Prove that $\int_{0}^{\pi/2} \frac{\sin x}{x} dx$ converges

Question

Prove that $\int_{0}^{\pi/2} \frac{\sin x}{x} dx$ converges.

Shall I compare it with 1/x?

Answer 1

If you define $\frac {\sin\, x} x$ to be $1$ when $x=0$ you get a continuous function on $[0,\frac {\pi} 2]$. Hence it is Riemann integrable.

Answer 2

As noticed in the comments since as $x\to 0^+$ we have

$$\frac{\sin x}{x}\to 1$$

the function is bounded and the integral is finite.
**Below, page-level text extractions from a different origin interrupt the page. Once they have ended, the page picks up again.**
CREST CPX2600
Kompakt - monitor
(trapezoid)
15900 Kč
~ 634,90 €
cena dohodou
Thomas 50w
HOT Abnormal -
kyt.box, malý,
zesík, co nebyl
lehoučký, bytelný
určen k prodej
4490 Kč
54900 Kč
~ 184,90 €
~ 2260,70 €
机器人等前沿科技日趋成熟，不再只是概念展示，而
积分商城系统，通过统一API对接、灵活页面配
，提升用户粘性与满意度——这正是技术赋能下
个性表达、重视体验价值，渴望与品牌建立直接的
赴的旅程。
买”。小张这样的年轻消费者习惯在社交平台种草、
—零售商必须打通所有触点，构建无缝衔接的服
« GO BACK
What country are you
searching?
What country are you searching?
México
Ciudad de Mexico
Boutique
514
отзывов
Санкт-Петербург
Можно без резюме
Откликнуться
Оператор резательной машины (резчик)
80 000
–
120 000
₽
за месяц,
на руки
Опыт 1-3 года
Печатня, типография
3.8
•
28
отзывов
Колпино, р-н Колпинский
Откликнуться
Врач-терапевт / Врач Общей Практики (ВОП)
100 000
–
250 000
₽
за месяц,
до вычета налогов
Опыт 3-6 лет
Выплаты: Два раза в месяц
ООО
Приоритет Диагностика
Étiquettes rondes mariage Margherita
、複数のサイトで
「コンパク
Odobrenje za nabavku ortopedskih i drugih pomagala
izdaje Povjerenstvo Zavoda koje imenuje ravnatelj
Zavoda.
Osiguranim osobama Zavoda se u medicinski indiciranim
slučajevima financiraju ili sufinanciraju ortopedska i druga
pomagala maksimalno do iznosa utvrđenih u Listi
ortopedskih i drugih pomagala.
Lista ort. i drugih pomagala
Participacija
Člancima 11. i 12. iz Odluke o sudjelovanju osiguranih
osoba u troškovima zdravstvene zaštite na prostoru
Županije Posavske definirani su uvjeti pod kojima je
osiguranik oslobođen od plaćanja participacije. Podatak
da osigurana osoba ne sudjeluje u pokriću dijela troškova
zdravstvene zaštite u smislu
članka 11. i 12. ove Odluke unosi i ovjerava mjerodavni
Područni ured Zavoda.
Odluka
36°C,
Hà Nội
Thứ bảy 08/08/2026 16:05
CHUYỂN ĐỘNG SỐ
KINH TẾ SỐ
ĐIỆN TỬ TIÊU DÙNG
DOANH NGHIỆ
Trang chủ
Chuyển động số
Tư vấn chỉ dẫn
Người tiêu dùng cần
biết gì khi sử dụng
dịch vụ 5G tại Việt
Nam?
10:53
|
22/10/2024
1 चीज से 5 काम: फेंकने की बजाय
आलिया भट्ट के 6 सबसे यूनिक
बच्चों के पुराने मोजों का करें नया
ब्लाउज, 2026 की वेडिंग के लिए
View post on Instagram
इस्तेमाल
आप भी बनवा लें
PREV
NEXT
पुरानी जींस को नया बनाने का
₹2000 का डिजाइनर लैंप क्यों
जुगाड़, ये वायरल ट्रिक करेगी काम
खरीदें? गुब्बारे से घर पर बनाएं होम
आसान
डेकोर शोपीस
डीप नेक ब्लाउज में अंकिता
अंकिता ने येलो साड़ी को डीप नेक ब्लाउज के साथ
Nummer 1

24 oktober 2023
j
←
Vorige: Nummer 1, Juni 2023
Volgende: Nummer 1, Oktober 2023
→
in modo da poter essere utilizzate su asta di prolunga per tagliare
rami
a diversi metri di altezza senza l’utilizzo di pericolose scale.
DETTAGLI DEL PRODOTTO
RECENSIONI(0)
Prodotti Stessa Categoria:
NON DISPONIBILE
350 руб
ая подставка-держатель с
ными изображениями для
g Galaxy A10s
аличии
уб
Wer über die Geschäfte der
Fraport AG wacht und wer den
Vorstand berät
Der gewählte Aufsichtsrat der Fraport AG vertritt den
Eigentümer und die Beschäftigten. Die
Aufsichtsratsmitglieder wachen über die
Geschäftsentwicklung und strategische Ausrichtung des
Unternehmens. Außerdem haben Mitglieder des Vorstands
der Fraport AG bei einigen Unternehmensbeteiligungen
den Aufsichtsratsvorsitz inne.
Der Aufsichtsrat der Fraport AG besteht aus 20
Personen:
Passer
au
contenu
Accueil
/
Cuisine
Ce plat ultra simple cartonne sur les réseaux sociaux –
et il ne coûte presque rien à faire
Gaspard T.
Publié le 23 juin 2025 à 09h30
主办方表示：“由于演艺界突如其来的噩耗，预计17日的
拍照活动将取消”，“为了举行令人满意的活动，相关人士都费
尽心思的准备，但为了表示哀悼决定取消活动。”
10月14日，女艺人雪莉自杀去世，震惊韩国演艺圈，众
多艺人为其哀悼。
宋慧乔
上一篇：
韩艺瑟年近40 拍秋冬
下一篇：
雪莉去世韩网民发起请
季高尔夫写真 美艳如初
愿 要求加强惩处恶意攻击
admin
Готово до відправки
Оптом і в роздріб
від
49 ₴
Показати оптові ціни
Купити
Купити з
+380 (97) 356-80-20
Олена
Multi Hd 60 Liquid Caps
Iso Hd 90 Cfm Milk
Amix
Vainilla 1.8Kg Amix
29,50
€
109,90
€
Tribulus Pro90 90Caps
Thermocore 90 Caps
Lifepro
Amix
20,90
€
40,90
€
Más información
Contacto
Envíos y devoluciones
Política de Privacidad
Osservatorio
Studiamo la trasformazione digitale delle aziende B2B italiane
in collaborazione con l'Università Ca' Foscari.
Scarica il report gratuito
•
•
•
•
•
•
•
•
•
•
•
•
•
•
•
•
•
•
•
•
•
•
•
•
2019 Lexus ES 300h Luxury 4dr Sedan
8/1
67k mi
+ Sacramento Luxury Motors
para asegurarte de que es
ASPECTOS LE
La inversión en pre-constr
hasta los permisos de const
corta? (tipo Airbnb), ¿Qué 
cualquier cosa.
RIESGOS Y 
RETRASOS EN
As an alternative, not necessary in that case, we could also proceed by limit comparison test with the convergent $\int_0^1 \frac1{\sqrt x}$, indeed

$$\frac{\frac{\sin x}{x}}{\frac1{\sqrt x}}=\sqrt x \cdot \frac{\sin x}{x}\to 0$$

Answer 3

For any acute $x$, $\frac{\sin x}{x}\in [0,\,1]$. We therefore know in particular that $\int_0^{\pi/2}\frac{\sin x dx}{x}\in [0,\,\frac{\pi}{2}]$.